Collective Communication Functions¶

The following NCCL APIs provide some commonly used collective operations.

ncclAllReduce¶

ncclResult_t ncclAllReduce(const void* sendbuff, void* recvbuff, size_t count, ncclDataType_t datatype, ncclRedOp_t op, ncclComm_t comm, cudaStream_t stream)¶

Reduce data arrays of length count in sendbuff using op operation and leaves identical copies of the result on each recvbuff.

In-place operation will happen if sendbuff == recvbuff.

ncclBroadcast¶

ncclResult_t ncclBroadcast(const void* sendbuff, void* recvbuff, size_t count, ncclDataType_t datatype, int root, ncclComm_t comm, cudaStream_t stream)¶

Copies count elements from sendbuff on the root` rank to all ranks' ``recvbuff. sendbuff is only used on rank root and ignored for other ranks.

In-place operation will happen if sendbuff == recvbuff.

ncclResult_t ncclBcast(void* buff, size_t count, ncclDataType_t datatype, int root, ncclComm_t comm, cudaStream_t stream)¶

Legacy in-place version of ncclBroadcast in a similar fashion to MPI_Bcast. A call to

ncclBcast(buff, count, datatype, root, comm, stream)

is equivalent to

ncclBroadcast(buff, buff, count, datatype, root, comm, stream)

ncclReduce¶

ncclResult_t ncclReduce(const void* sendbuff, void* recvbuff, size_t count, ncclDataType_t datatype, ncclRedOp_t op, int root, ncclComm_t comm, cudaStream_t stream)¶

Reduce data arrays of length count in sendbuff into recvbuff on the root rank using the op operation. recvbuff is only used on rank root and ignored for other ranks.

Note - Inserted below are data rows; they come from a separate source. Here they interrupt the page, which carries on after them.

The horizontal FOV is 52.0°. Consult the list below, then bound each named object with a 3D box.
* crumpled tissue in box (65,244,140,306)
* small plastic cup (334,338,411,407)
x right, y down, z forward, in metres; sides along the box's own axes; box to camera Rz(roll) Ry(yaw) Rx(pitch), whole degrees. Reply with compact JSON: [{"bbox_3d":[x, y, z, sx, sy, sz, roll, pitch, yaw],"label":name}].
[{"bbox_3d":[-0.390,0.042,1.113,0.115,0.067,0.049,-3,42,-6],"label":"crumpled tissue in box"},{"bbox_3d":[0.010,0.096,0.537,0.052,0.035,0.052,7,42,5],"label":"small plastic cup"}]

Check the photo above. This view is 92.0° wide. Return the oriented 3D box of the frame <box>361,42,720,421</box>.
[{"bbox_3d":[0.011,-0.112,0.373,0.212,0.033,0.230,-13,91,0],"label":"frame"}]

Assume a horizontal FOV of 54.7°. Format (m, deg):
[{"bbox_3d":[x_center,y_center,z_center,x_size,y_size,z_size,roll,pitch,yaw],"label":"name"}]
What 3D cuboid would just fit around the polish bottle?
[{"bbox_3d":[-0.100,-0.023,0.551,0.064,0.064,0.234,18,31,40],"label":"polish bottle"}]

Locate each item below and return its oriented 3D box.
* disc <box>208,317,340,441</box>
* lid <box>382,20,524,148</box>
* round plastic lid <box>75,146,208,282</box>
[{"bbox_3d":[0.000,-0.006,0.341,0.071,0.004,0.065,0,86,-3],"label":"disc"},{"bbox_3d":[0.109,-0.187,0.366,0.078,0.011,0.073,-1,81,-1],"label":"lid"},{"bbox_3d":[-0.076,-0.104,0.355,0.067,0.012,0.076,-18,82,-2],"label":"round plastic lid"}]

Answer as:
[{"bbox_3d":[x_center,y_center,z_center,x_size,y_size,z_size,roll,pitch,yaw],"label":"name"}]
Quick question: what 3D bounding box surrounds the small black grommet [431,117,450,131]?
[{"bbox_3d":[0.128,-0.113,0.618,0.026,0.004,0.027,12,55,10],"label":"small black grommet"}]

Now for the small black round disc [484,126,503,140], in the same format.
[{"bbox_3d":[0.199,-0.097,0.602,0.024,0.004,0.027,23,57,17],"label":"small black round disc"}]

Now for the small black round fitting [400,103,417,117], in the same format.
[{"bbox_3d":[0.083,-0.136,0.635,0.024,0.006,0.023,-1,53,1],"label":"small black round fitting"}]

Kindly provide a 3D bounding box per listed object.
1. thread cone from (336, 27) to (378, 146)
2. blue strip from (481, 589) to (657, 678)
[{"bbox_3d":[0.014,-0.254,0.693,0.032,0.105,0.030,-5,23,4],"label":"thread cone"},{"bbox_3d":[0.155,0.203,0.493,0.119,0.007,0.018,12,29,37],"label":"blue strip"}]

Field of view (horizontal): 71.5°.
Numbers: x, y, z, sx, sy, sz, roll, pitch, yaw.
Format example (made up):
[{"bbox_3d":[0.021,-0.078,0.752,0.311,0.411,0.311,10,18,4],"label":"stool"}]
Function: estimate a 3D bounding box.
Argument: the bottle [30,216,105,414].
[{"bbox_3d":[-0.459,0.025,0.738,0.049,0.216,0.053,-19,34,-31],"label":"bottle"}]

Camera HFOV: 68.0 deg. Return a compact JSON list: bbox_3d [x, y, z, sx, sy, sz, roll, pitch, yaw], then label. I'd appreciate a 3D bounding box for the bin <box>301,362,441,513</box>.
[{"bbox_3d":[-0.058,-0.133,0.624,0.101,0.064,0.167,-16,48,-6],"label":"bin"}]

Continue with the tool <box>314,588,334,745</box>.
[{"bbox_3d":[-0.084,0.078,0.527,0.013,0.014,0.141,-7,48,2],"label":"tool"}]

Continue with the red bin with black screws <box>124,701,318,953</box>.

In-place operation will happen if sendbuff == recvbuff.

ncclAllGather¶

ncclResult_t ncclAllGather(const void* sendbuff, void* recvbuff, size_t sendcount, ncclDataType_t datatype, ncclComm_t comm, cudaStream_t stream)¶

Gather sendcount values from all GPUs into recvbuff, receiving data from rank i at offset i*sendcount.

Note : This assumes the receive count is equal to nranks*sendcount, which means that recvbuff should have a size of at least nranks*sendcount elements.

In-place operation will happen if sendbuff == recvbuff + rank * sendcount.

ncclReduceScatter¶

ncclResult_t ncclReduceScatter(const void* sendbuff, void* recvbuff, size_t recvcount, ncclDataType_t datatype, ncclRedOp_t op, ncclComm_t comm, cudaStream_t stream)¶

Reduce data in sendbuff from all GPUs using the op operation and leave the reduced result scattered over the devices so that the recvbuff on rank i will contain the i-th block of the result.

Note: This assumes the send count is equal to nranks*recvcount, which means that sendbuff should have a size of at least nranks*recvcount elements.